Descripción del proyecto
Advances in sequencing-based phylogenetic studies applied to cancer evolution have led to the observation that the linear accumulation of oncogenic alterations over individuals’ lifespan does not match the late life pattern of cancer incidence. It has thus become clear that beyond the sequential accumulation of oncogenic driver mutations, additional factors also support cancer outgrowth. The temporal and spatial dynamics of tumor evolution represent two of the most critical mutation-independent variables to consider. Hence, we hypothesized that the dual features of aging and spatial dissemination promote critical fitness gains that are at least as significant as driver mutations in cancer. The goal of this proposal is to investigate the spatial and temporal determinants of tumor progression and to dissect the contributions of these processes to cancer pathogenicity.

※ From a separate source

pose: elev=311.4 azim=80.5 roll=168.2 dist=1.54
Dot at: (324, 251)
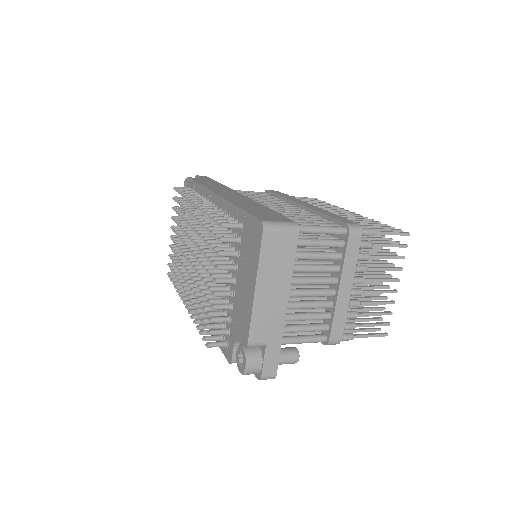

Due to its quite unique occurrence pattern and propagation characteristics, Acute Myeloid Leukemia (AML) is the prototypical disease model that we have elected to template such spatiotemporal-dependent features of disease development. To study these features, we engineered two mouse models of leukemia dissemination and aging using serially-transplantable MLL-AF9-driven leukemic blasts. Using these two models, we propose to i) combine metabolomic- and epigenomic-based profiling to portray the spatiotemporal dynamics of leukemia growth; ii) deploy single-cell transcriptomics coupled with lineage tracing experiments to reveal the pre-deterministic attributes of such dynamics; and iii) leverage innovative multimodal in vivo shRNA and CRISPRa screening approaches to pinpoint and functionally characterize the critical age- and dissemination-related effector genes involved in leukemic progression. The comprehensive analysis of their unknown function will potentially define new therapeutic routes in AML, and, given the holistic nature of the spatiotemporal characteristics studied, in other cancers as well.